Supplied material —
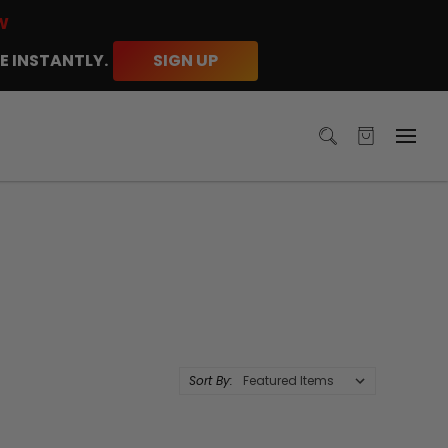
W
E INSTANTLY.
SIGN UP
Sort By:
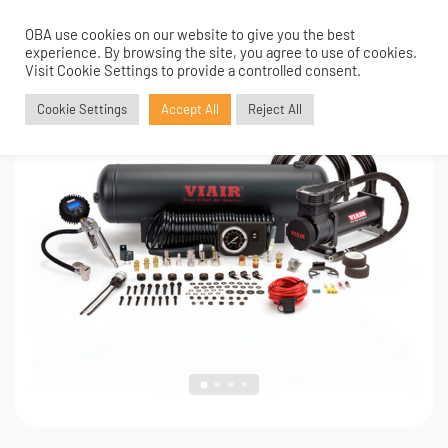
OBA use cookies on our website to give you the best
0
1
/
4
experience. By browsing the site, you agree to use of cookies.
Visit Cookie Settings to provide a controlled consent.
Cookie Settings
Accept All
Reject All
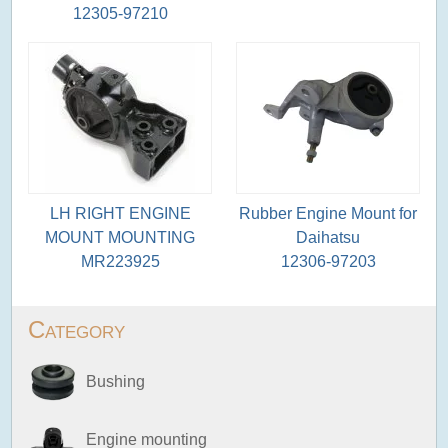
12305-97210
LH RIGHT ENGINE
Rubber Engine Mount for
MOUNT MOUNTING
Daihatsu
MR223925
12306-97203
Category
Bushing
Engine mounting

...

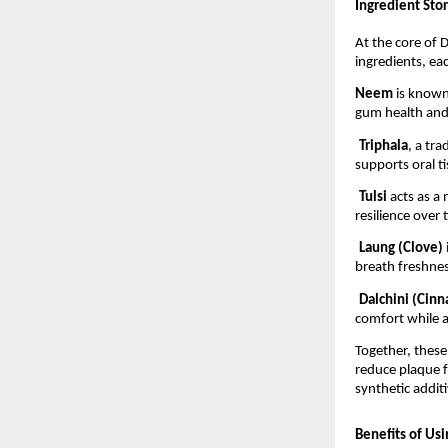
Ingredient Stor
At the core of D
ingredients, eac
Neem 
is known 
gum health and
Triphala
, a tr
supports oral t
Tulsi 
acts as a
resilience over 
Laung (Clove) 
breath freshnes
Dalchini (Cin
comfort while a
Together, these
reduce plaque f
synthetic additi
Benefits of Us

Your goal —
Some of the data mentions "cookies". Copy every line where it does.

Response below —
OBA use cookies on our website to give you the best
experience. By browsing the site, you agree to use of cookies.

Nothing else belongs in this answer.